LombokPost - Pekerja Migran Indonesia (PMI) asal NTB kembali menunjukkan kontribusi signifikan terhadap perekonomian daerah. Berdasarkan data dari Kantor Perwakilan Bank Indonesia Provinsi NTB, sejak Januari hingga Juli 2025, total remitansi atau kiriman uang dari luar negeri yang dikirim para PMI NTB telah mencapai Rp 76 miliar.
Plt Kepala Dinas Tenaga Kerja dan Transmigrasi (Disnakertrans) NTB Baiq Nelly Yuniarti mengatakan ini menjadi bukti nyata PMI memiliki peran strategis dalam mendukung pengentasan kemiskinan di Bumi Gora.
“Dari remitansi ini kita melihat peran penting PMI dalam upaya pengentasan kemiskinan,” terangnya, Selasa (26/8).
Rinciannya, wilayah Kota Mataram/Kabupaten Lombok Barat, total remitansi PMI dari Januari – Juli di angka Rp 19 miliar, Lombok Tengah Rp 8,1 miliar, Lombok Timur Rp 18,9 miliar, Sumbawa Rp 21,8 miliar, Dompu 1,6 miliar dan Bima Rp 6,9 miliar.
Dengan mengirim uang ke NTB, PMI turut berkontribusi terhadap pemenuhan ekonomi keluarga, digunakan untuk mencukupi kebutuhan sehari-hari keluarga di kampung halaman. “Dia bekerja mengirim uang ke keluarganya. Maka keluarganya insya Allah akan sejahtera,” ujarnya.
Karena itu, ia mengajak seluruh masyarakat yang ingin bekerja di luar negeri, agar berangkat menggunakan jalur resmi dan legal. Semua ini memberikan kepastian hukum dan perlindungan kepada PMI selama mencari nafkah di negara orang.
“Penekanan kami tolong berangkat dengan legal dan resmi supaya uang ini berkah dan keluarga yang ditinggalkan tenang. PMI yang kerja juga tenang ada jaminan, itu poinnya kita,” ujar mantan kepala Dinas Perdagangan (Disdag) NTB tersebut.

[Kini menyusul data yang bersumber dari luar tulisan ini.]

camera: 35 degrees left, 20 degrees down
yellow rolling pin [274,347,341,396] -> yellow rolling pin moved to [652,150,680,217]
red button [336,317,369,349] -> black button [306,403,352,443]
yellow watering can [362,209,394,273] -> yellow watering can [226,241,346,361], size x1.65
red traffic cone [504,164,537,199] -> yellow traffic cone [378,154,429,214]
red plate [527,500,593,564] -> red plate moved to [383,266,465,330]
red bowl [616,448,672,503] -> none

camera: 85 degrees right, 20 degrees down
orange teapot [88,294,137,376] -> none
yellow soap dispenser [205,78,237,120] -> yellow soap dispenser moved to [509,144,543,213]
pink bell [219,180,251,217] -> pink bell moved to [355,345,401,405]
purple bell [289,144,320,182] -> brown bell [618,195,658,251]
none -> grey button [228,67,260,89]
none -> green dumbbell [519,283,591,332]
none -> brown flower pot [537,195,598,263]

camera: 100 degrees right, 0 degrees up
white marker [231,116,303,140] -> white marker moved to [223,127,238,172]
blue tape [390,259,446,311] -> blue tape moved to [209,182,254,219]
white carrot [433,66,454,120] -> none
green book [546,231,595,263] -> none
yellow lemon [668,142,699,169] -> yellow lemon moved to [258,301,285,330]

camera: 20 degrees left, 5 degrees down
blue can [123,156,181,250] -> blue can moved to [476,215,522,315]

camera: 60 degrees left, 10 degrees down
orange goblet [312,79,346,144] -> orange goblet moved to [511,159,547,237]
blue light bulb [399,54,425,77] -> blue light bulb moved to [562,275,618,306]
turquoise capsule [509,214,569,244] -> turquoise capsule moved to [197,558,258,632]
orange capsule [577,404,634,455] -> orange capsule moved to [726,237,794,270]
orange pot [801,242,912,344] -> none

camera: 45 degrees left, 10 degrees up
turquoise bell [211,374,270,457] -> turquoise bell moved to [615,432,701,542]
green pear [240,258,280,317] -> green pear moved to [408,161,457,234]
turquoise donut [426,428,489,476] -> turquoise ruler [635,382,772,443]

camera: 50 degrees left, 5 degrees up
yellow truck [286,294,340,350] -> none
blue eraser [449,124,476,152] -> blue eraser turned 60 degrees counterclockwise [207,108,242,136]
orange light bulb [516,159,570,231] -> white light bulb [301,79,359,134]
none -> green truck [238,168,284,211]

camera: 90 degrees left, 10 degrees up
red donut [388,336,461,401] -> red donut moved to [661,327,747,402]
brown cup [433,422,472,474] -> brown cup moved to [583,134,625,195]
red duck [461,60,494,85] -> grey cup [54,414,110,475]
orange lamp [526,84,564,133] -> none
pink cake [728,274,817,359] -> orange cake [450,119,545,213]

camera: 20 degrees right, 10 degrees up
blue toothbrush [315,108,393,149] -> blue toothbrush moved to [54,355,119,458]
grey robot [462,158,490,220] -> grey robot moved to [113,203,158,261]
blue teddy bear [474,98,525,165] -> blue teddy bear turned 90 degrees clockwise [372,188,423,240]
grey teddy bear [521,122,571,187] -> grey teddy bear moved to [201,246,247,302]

NTB sendiri tercatat sebagai provinsi pengirim PMI terbesar ketiga secara nasional, bersaing dengan Jawa Barat yang memiliki jumlah penduduk jauh lebih besar, mencapai 30 juta jiwa. Namun secara persentase terhadap jumlah penduduk, NTB dinilai paling tinggi.
Dengan jumlah penduduk lebih dari 5 juta jiwa, NTB mampu mengirim remitansi yang signifikan. Karenanya, Disnakertrans NTB berharap ada feedback yang diberikan pemerintah pusat untuk penanganan PMI asal NTB.
“Kami sudah membuka ruang diskusi, dan kementerian juga sudah mulai bertanya apa saja yang dibutuhkan,” jelasnya.
Disnakertrans NTB juga mendorong penggunaan remitansi yang bijak oleh keluarga PMI. Dalam hal ini, pihaknya telah bekerja sama dengan perbankan untuk memberikan pelatihan dan pendampingan manajerial keuangan kepada keluarga PMI agar dana yang dikirim tidak disalahgunakan, termasuk untuk menghindari praktik judi online (judol) atau hal negatif lainnya.
Di sisi lain, pihaknya juga menyarankan agar uang dari PMI, tidak langsung dikirim, tetapi dikumpulkan dulu di negara penempatan. Saat kembali ke tanah air, dana itu bisa menjadi modal usaha.
“Saya berharap PMI ada tabungan di tempat kerja. untuk pada saat dia pulang nanti ada modal,” pungkasnya.